Spring break should be one of the high points of your year. With this ritual upon us, I want all of you who are still in school to have a fabulous time. In my college days, I noticed that friends either came back from spring break thrilled or thrashed. To avoid the latter, sidestep these three break botchers.
Just Chatting on the Airplane: If you are flying to your destination and have homework due when you return or a big test bearing down on you, I’d suggest doing your work en route. A lot of my friends just chatted on the plane, but then they had to use some of their beach and pub crawl time holed-up in the hotel room completing assignments. Others pretended they didn’t have work on break and had to pull all-nighters when they returned. Instead of being energized after the break, they were exhausted.
Running Barefoot on the Beach: If you are going to a beach for spring break, be careful of glass camouflaged by sand. I saw a girl go running barefoot on the beach as soon as she arrived and badly slice her foot on a piece of glass. This put a damper on the rest of the trip for her and everyone in her group. Unless you know that your beach is combed daily, consider wearing sandals.

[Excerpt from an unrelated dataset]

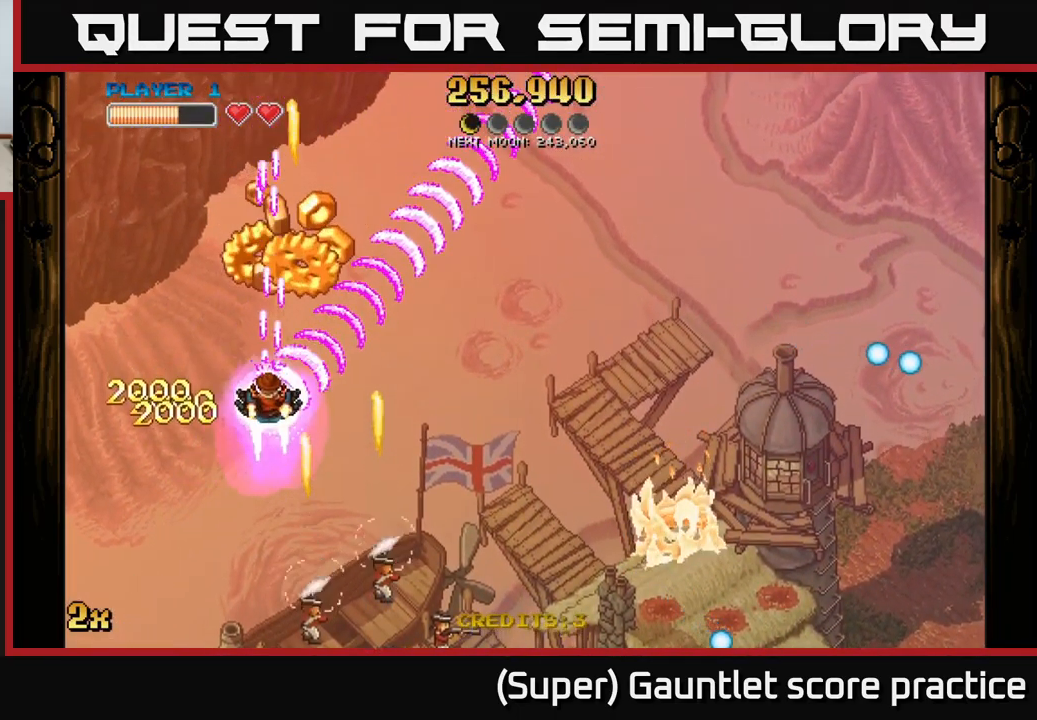
{"buttons": ["A"], "left_stick": "right", "events": [[117, "left_stick", "up-right"], [250, "left_stick", "right"]]}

Don’t Drink Yourself Over a Barbwire Fence: I have done several university book events, so I realize that some students don’t like to hear how unsafe it is to get drunk. I don’t want to sound like your mom, but it’s important to be in control of yourself. I’m not saying that you can’t drink at all—just watch your alcohol intake. One spring break, I met a guy who got so drunk the night before that he lost his group. As he wandered about aimlessly trying to find his hotel, he hopped a fence. In his inebriated state, he didn’t realize that it was edged in barbwire and wound up on the ground bleeding profusely. Fortunately, some people found him and took him to the hospital…but the ending could have been much worse. You can still be the life of the party without winning a drinking contest.
I hope this year is your best spring break ever!